Wearable technology has come a long way from the calculator wristwatches of the 1980s. Today’s tech can augment reality, close your garage door, ensure you get your 10,000 steps and even train you to beat stress. Raleigh-based company Valencell is a leader in the field—the company develops biometric sensor systems to improve health and fitness.
Exercise physiologist Chris Eschbach, Ph.D., is director of Valencell’s Biometrics lab, which tests over 400 products annually to help get its clients’ wearable products on the market. He is responsible for a team that conducts more than 36,000 tests per year on human subjects as they walk, run, row, swim, bike and lift, to measure accuracy and identify areas of improvement.
Originally from Rochester, Ind., the retired triathlete, who got engaged at the finish line of an Ironman, is on a lifelong quest to help people achieve optimal health. Before joining Valencell, he founded the Human Performance Lab, LLC, which provided physiological consulting for sports and wellness. In addition to his doctoral degree, Eschbach holds a master’s degree in Human Performance from the University of Southern Mississippi and a bachelor’s degree in Zoology from Western Illinois University. He served as an associate professor at both North Carolina Wesleyan College and Meredith College, where he was a chair of the Department of Nutrition, Health and Human Performance.
We asked Eschbach, 45, to give us a peek behind the scenes of his job helming the lab at a cutting-edge research company.
What does Valencell do, exactly?
Valencell produces the most accurate wearable biometric sensor systems in the world and provides this patent-protected technology to consumer electronics manufacturers, mobile device and accessory makers, medical device makers, sports and fitness brands and gaming companies for integration into their products. Valencell’s customers include LG, Sony, Jabra, Bose, Suunto and many more.
We’re passionate about enabling people to live healthier lives. Accuracy in all conditions is at the heart of what we do, for anyone, anywhere, doing anything, wearing any device. We are a trailblazer in the field, inventing many of the foundational patents that are moving biometric wearables forward. And we like to have fun doing it.
Walk us through a typical day.
A typical day involves a lot of organization. My lab team consists of six exercise scientists, and each week we have between 40 and 80 individuals participating in research projects. All the data from these sessions is examined, organized and presented.
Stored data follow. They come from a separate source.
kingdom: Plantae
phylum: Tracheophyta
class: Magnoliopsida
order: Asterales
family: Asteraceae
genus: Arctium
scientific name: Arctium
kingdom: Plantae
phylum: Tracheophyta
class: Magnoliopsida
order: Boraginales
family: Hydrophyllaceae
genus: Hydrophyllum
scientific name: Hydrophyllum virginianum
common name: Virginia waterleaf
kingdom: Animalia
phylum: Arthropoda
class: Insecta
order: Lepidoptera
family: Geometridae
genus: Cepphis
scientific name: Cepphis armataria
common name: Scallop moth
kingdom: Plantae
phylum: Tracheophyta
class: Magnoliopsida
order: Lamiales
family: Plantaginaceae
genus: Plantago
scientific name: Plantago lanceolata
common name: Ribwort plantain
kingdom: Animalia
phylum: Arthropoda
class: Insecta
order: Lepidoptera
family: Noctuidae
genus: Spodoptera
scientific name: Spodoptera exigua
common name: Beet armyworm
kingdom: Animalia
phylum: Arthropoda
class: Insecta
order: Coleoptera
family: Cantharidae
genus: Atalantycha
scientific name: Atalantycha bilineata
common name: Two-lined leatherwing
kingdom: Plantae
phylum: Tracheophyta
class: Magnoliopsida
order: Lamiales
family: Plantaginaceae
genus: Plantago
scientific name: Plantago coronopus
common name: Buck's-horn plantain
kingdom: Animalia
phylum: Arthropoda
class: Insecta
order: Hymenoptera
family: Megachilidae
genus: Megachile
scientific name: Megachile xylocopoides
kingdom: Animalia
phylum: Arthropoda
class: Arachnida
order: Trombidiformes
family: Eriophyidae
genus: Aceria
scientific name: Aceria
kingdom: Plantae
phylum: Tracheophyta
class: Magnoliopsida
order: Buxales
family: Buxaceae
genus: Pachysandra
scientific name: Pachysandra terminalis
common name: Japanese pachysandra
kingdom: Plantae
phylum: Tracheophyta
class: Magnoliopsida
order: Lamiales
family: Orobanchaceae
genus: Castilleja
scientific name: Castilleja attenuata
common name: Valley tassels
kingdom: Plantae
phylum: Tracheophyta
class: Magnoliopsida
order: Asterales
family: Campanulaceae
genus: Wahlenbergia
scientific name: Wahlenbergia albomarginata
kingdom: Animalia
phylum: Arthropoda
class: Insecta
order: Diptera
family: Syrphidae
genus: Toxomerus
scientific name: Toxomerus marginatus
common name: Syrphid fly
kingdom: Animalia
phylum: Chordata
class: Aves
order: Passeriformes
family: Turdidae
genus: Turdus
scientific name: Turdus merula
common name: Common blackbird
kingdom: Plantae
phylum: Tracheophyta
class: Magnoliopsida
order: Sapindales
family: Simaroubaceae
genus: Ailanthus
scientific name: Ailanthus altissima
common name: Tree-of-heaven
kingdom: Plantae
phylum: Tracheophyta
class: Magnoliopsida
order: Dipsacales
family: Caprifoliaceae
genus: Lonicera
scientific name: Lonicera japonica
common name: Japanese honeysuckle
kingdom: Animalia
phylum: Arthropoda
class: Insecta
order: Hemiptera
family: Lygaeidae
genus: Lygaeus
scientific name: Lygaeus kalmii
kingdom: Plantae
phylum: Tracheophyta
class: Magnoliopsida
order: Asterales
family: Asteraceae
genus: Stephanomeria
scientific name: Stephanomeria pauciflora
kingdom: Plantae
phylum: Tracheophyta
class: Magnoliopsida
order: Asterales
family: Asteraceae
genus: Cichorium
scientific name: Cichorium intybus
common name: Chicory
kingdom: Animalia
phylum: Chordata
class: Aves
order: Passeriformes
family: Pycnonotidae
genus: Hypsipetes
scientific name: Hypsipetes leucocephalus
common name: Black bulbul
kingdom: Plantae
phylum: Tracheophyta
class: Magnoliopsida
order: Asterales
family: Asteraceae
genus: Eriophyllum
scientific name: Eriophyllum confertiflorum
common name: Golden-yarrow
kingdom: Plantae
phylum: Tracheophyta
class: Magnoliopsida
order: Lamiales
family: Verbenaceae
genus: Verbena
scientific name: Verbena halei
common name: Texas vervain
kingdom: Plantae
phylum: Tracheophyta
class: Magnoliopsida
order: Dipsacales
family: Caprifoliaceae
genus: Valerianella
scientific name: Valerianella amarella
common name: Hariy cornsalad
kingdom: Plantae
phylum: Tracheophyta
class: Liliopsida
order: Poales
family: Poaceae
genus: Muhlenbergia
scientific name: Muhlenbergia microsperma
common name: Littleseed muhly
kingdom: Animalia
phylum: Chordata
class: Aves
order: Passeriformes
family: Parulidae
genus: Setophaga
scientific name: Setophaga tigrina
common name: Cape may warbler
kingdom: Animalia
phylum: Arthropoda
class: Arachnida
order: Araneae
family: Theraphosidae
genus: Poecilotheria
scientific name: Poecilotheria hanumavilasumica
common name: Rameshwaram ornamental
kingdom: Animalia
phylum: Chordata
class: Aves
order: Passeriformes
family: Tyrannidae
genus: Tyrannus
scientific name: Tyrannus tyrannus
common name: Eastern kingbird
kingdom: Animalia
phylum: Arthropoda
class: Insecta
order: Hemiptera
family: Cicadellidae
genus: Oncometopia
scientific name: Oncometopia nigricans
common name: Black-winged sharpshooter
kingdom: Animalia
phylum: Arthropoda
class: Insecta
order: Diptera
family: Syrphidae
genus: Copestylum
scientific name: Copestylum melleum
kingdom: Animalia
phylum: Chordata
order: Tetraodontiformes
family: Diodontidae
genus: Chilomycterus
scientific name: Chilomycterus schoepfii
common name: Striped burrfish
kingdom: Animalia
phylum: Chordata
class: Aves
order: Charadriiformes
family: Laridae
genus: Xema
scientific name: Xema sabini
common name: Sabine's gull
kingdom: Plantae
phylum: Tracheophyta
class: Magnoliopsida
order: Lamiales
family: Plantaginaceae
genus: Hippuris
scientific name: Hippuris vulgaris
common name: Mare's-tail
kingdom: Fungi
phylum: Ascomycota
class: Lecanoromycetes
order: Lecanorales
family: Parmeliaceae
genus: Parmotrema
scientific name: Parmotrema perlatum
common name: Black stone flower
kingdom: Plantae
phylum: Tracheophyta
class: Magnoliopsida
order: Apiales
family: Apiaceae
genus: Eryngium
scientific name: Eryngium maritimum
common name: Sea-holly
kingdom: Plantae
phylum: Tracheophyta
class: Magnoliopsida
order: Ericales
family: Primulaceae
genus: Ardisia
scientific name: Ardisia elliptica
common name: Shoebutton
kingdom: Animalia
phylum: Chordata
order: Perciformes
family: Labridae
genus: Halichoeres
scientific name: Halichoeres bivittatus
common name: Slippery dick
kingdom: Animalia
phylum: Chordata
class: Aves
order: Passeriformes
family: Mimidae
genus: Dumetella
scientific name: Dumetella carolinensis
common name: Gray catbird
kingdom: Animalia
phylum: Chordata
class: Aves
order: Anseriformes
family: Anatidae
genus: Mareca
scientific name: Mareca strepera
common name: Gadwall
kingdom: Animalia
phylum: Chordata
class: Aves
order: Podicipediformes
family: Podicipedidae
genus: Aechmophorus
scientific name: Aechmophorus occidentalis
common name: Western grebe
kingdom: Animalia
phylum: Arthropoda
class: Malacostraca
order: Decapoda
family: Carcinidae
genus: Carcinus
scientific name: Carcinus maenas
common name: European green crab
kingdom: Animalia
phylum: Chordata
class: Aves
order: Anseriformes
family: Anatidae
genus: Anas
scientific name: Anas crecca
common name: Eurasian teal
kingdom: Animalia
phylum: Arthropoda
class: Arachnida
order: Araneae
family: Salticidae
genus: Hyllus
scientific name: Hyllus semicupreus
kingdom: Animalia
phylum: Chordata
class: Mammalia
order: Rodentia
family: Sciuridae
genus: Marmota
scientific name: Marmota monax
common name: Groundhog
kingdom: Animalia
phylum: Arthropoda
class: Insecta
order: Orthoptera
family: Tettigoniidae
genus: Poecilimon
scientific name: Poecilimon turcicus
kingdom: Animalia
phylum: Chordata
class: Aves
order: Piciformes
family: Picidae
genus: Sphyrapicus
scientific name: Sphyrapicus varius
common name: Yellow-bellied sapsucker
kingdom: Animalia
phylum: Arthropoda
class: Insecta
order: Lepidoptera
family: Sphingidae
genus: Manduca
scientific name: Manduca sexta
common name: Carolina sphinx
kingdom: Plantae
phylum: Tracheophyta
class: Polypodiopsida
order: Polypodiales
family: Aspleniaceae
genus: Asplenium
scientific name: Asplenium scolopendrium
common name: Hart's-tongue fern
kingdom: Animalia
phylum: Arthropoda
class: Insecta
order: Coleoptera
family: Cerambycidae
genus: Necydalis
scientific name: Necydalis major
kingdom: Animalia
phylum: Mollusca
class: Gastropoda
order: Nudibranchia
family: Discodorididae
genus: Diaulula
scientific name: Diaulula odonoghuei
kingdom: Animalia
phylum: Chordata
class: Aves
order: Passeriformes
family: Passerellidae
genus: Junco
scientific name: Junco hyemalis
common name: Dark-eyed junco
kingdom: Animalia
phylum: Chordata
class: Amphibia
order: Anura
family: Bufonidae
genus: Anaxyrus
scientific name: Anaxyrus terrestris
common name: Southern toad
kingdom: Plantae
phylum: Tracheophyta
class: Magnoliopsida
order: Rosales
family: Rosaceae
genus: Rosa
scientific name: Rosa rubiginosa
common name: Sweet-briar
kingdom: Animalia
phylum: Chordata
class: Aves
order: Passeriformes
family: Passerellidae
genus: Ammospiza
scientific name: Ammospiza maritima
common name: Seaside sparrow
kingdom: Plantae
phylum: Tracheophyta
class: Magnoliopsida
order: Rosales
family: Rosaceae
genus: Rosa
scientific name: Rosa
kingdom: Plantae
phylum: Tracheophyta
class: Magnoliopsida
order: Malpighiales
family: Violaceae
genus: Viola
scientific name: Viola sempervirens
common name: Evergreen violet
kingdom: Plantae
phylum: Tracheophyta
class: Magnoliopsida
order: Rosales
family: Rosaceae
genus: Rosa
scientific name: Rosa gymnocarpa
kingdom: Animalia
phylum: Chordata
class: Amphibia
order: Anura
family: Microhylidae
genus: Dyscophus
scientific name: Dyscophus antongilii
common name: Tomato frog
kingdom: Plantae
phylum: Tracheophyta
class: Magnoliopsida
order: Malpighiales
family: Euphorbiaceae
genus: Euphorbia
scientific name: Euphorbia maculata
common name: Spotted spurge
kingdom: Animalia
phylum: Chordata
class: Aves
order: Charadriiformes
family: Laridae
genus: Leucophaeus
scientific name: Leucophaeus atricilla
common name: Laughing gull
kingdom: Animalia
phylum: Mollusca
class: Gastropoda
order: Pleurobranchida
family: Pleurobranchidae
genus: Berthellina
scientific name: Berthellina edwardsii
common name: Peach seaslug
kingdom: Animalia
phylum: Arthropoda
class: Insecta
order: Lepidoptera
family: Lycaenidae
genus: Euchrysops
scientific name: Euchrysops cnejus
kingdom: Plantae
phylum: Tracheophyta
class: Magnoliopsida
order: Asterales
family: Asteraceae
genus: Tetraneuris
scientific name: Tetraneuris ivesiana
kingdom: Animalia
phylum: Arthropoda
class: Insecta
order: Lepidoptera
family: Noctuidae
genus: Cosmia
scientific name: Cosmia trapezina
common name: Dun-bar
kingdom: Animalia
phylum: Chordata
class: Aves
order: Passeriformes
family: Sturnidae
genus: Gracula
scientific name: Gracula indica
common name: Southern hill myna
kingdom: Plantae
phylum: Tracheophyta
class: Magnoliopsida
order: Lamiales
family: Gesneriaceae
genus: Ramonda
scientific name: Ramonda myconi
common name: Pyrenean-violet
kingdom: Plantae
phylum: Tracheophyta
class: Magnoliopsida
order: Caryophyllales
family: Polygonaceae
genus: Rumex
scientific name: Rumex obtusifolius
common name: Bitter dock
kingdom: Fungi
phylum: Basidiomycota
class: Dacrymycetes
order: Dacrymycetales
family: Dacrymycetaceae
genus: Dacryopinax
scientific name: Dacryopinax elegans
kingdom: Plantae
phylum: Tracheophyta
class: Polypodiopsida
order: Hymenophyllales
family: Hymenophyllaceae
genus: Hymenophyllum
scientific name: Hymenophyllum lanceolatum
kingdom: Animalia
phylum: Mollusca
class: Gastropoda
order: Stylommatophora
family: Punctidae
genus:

The amount of scheduling and data handling that has to take place each day to keep everything running smoothly takes a lot of communication.
For me personally, a day starts by going over last-minute research and development requests and touching base with my lab team. Each day, I have meetings to discuss validation results and plan for upcoming needs. I also review support documents that come from the data my lab produces.
What skills/traits are required to succeed in this field?
Within my team, I look for individuals that have a commonsense ability to communicate but still take individual ownership of their responsibilities. I like to think my lab runs like an assembly line with each person responsible for a specific piece of the process. While there are specific pieces to the team, there is enough crossover that if someone is gone for a time, anyone can step in and the job still gets accomplished.
What are your favorite parts of the job?
The best part of my job is the environment. I work in an awesome lab surrounded by a lot of activity, including physical activity. Everyone at Valencell is pretty laid back but knows how to get their job done.
We have some great stories of individuals participating in some of our research projects that involved training them for 10 weeks and really making positive changes to their fitness. It’s always great to see people achieve their goals.
It’s also awesome to see Valencell sensors in commercial devices. I see products with Valencell tech all over the world and remember all the work that went into making it happen. It’s very satisfying.
What did you want to be when you were a kid?
An optometrist. My grandfather was an optometrist, and I always thought what he did was cool. Without knowing it, I was attracted by the process of the whole thing—determining the best way for someone to see properly. I studied to become a dentist in undergrad, but as a college athlete, was drawn to physiology. After meeting a professor late in my undergrad years, I discovered exercise physiology and was hooked. That professor changed my trajectory pretty severely, and I went to grad school for human performance and exercise physiology.
Is there anything else you’d like to share with our readers?
I don’t think anyone in my lab, including me, could have ever imagined doing what we do for work. I get questions from students about what jobs they should look for and I simply answer “all of them.” There are so many unique opportunities out there. The key is setting yourself apart with interesting ideas and skills to get noticed for them.